New Gadget Madly In Hope

28 March 2014

PolyHarp is coming

New App I am working on
My guess is that very few people read this - they are all out on FaceBook .. but anyway, I'm working on a new app very feverishly . (I should be working on old apps, but there are things I want to try out).

Anyway, it's called PolyHarp, and it's kind of a update to my old Amiga program LYR. LYR was an Amiga based autoharp simulator.
It played MIDI synthesizers and had some pretty bizarre chords and features, including a strum sequencer.But LYR never got to a stage where it was user configureable.

The main differences are:
- iPad only .. it's too big for a iPhone.
- synthesized, not MIDI. that means chords can be made of any musical intervals, not just those in a 12EDO scale.
- "strings" on the harp correspond to the strings of the chords.
- of course any chord setup can be transposed.
- you can make up polyharps with a great number of chords
- you can layout the chord buttons all over the screen
- a chord bar is a collection of intervals which themselves are transposed by a relative interval, which is resolved to a base "key"
- strings are resolved within an adjustable frequency range.

Thus, if your Base key (frequency really) is an F, a "IM" chord becomes an "FM", a "V7" chord is "C7". but there are vast numbers of new chords to be made,
like ones with other equal temperaments, or just ratios, equal divisions of other intervals, or merely cents.
You can compare variations on the same chord. The chord bar intervals are specified with the good old tonality spiral used in Droneo.

Audiobus support will help it along!
00:34:30 - jhhlnet - No comments yet, click here to add one

PolyHarp is coming

PolyHarp is an extended chorded zither-like instrument that runs on the iPad.

It's related to LYR which I wrote for the Amiga before you were born.

PolyHarp's new idea is that the chords create the strings, so you can have a chord set based in any key, and have any intervals in any chord based off any interval.
These base frequencies are specified as standard note names like C#4 or as Hertz. All the intervals follow Droneo's interval specification format, so you can say 4/3, 762 (cents), 5:19 (5th degree of 19-TET) and 7:11@3/2 (7th degree of 11 equal divisions of a 3/2). I also added presets for standard intervals like II, VIIb IV# ,Ib, so you can build some standard chord sets. In fact, you build chord bars using that syntax or using a tone spire like Droneo's

PolyHarp can be subtractive (damping) or additive (undamping) . Damping means pushing a chord bar button damps the strings that aren't in the chord. Pushing two bars results in fewer "live" strings. Additive (undamping) system works the other way, the strings are normally all dumped and more are activated by pushing the bars. That way, you build up chords with multiple chords bars. There are also lock bars , which lock themselves as if pressed, and there are hammers which play all the strings when you press it. The felts, by the way, are just manipulating the 'damping" of the string, and so you can have "bad" felts that damp more slowly than "good" felts. You can also have the option of being able to excite damped strings on a strum, so it has that classic 'washboard-y' sound.

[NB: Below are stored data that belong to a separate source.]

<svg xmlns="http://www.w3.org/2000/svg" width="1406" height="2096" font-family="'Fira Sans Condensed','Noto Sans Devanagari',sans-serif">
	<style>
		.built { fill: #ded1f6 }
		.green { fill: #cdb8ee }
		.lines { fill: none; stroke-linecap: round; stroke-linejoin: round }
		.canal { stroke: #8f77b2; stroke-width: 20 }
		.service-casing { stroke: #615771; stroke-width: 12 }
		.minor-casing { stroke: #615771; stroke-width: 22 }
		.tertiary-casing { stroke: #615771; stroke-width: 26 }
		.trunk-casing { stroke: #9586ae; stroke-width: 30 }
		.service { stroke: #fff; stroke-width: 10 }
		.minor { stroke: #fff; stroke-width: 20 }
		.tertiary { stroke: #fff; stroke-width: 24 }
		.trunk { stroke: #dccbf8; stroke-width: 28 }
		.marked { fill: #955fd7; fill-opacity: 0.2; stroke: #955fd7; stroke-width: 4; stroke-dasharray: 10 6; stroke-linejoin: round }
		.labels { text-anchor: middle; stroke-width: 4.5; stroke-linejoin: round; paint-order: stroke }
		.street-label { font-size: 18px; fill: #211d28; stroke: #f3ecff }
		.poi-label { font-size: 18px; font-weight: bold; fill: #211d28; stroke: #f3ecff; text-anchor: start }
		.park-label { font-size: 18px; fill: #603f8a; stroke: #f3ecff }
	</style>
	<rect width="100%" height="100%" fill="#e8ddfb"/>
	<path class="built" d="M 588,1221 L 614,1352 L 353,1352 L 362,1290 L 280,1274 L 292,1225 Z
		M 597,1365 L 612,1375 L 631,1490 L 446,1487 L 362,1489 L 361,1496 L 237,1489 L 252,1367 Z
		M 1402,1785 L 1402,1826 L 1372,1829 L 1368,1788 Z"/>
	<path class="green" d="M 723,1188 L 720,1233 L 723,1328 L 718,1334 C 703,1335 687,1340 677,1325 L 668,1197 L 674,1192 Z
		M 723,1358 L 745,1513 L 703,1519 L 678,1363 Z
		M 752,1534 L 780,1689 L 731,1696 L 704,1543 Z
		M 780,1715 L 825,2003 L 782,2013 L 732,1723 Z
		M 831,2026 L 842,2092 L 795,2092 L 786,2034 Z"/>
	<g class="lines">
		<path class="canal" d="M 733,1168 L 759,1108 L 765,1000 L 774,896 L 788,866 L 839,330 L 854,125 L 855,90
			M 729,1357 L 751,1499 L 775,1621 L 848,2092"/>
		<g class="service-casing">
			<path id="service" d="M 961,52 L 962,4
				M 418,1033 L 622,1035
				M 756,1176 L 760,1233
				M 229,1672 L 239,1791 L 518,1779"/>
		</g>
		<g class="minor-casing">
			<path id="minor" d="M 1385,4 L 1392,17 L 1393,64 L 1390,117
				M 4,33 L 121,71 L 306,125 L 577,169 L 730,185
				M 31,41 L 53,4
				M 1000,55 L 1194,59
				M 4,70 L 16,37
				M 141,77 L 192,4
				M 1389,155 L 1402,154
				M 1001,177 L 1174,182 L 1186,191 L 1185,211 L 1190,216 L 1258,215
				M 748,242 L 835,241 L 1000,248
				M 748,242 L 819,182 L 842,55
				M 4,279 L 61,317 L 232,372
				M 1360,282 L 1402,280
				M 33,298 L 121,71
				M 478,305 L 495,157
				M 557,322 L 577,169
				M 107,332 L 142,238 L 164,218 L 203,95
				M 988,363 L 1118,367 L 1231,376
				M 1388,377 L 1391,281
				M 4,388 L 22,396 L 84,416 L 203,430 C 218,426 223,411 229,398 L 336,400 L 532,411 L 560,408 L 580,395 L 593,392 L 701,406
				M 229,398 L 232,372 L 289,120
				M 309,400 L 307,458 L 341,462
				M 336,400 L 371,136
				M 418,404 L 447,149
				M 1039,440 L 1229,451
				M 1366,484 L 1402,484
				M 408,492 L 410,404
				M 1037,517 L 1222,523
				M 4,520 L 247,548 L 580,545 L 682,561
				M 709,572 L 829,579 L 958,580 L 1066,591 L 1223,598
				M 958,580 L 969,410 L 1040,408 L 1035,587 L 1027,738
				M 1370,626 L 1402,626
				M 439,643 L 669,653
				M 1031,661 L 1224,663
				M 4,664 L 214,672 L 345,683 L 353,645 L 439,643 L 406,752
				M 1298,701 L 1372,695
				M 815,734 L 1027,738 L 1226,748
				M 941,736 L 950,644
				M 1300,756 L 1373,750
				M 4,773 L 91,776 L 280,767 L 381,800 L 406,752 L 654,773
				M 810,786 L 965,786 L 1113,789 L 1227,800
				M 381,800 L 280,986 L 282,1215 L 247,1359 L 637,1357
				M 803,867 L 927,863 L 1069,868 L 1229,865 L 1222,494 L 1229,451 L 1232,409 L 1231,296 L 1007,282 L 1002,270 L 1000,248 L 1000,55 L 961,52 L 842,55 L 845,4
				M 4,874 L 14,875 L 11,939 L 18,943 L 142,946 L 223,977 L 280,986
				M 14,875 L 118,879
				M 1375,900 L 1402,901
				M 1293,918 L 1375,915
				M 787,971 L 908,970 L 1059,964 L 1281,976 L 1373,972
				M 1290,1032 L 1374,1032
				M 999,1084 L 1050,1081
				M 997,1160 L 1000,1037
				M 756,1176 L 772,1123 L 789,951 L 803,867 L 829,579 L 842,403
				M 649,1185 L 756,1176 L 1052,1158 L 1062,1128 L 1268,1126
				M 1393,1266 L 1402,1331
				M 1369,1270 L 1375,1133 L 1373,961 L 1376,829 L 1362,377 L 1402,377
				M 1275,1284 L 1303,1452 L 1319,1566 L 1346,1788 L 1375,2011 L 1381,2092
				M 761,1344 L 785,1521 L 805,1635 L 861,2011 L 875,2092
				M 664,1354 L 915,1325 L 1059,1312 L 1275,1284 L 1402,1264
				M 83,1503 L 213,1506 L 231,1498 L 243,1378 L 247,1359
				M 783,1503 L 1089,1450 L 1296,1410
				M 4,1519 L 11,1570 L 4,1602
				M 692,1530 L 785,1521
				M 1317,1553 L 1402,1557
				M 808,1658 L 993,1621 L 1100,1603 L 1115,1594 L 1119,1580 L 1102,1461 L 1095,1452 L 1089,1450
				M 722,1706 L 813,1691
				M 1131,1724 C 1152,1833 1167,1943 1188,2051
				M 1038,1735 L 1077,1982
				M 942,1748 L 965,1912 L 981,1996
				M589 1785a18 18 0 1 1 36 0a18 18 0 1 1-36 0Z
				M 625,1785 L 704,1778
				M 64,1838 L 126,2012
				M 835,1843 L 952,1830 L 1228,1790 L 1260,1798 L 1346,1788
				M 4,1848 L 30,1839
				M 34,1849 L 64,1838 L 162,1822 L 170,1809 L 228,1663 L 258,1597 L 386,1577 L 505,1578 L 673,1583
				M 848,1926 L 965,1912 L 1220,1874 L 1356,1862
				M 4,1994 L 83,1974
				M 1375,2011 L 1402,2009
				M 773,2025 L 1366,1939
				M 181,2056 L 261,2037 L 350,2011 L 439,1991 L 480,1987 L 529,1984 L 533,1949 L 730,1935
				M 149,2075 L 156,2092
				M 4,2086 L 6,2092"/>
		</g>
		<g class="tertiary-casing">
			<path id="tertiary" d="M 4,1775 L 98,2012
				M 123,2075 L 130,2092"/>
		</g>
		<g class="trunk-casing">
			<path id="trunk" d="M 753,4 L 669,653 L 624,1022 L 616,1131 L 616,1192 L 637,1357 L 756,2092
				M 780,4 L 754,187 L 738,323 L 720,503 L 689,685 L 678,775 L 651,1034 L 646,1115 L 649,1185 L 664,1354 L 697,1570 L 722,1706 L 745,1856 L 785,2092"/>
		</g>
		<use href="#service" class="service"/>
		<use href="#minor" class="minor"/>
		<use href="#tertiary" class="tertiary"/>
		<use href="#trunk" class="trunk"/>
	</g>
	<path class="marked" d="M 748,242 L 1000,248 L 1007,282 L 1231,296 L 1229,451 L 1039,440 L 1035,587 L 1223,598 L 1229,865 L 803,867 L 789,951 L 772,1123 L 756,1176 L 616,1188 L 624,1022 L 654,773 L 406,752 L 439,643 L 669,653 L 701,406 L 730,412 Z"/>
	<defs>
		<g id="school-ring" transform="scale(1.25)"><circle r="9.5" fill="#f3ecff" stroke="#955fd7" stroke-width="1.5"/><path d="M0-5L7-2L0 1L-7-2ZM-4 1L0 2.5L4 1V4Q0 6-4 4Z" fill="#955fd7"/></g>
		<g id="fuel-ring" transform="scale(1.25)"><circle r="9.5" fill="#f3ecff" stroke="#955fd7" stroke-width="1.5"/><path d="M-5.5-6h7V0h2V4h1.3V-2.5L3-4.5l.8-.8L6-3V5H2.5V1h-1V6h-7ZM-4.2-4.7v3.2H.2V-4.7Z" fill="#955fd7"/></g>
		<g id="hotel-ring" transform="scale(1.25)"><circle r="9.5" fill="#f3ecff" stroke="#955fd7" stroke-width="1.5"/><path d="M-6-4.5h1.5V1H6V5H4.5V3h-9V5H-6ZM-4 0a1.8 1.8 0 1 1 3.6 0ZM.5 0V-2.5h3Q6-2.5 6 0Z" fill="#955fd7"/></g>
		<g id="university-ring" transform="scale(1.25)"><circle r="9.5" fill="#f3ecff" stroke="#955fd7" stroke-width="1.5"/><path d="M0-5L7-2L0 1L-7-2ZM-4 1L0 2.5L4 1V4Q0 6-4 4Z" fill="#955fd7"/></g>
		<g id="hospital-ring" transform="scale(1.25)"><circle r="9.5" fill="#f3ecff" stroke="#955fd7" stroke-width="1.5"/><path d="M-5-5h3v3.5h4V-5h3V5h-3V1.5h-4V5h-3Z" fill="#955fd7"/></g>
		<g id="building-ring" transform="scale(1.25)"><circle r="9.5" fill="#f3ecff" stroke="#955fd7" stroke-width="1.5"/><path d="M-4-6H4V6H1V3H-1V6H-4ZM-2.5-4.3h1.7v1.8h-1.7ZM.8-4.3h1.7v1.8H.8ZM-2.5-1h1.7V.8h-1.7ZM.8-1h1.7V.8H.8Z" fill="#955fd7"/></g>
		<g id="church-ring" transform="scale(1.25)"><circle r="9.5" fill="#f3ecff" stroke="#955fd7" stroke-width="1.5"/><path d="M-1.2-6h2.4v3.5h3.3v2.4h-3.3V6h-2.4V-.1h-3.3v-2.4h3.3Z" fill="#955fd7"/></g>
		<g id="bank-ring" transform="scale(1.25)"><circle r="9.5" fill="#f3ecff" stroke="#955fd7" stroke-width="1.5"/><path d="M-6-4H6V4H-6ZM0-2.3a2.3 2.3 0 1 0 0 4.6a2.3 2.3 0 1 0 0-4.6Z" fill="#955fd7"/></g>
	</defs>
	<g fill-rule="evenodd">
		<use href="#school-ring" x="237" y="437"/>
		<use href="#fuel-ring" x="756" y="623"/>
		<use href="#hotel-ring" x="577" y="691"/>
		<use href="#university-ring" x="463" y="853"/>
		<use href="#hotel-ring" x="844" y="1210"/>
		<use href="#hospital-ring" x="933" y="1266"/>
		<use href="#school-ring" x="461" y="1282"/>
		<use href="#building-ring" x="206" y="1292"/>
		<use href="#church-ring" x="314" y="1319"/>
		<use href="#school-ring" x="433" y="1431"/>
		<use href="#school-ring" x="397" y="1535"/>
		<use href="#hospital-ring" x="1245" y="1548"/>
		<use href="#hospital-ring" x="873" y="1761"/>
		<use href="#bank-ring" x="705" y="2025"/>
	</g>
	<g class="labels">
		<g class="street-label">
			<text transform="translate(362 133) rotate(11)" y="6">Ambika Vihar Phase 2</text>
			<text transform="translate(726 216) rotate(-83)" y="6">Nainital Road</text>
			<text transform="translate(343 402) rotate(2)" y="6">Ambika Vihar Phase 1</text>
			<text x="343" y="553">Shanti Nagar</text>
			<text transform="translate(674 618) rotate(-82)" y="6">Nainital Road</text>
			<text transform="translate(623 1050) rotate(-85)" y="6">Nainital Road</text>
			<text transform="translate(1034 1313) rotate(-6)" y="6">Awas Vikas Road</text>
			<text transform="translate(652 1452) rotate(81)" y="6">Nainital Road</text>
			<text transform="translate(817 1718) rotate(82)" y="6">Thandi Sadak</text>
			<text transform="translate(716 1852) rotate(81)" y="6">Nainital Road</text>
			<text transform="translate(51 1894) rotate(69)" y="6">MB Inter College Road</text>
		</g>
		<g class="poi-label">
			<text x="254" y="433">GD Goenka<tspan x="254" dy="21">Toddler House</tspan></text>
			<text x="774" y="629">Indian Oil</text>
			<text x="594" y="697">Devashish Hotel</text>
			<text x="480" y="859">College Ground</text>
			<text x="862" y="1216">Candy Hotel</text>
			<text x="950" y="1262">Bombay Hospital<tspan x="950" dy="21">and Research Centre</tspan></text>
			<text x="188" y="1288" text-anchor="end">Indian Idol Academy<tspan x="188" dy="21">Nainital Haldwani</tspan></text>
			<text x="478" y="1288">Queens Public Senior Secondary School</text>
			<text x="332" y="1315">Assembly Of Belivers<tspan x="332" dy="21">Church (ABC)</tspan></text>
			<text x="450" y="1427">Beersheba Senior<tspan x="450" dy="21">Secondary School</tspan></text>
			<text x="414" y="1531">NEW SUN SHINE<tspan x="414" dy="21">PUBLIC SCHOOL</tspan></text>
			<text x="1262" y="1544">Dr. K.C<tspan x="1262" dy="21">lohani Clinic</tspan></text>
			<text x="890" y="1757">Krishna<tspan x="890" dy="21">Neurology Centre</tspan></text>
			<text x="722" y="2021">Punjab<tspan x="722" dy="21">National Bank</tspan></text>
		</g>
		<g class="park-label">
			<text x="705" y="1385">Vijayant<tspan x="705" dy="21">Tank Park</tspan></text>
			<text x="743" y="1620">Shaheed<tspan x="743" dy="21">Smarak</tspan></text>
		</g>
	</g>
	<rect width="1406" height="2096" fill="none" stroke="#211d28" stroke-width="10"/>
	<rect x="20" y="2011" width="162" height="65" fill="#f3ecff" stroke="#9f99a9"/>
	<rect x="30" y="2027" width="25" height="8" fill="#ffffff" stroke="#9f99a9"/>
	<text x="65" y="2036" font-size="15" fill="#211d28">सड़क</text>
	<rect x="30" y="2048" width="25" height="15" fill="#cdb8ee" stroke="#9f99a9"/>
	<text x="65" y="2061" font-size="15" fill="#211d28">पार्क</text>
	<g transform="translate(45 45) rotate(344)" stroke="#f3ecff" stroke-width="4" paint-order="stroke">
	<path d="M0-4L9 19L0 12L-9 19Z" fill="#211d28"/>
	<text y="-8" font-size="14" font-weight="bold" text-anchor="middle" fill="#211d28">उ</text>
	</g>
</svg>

PolyHarp has an extremely simple oscillator structure so that it can be polyphonic (about 50 voices at 44.1KHz) It's a sine that get's clipped a little, with an envelope of paired decays. Very simple. There will be some kind of MIDI support - although I'm not sure the microtonal pitches will be supported.

PoyHarp will also have LYR's "strum Sequencer" which lets you build a strumming pattern independent of a chord pattern. PolyHarp attaches to AudioBus.

The layout of buttons and strings is pretty flexible: you can specify the location of the buttons and the size of the string area and they can be moved so they fit your hand better. I hope to get it out in a few weeks - it's already pretty exciting!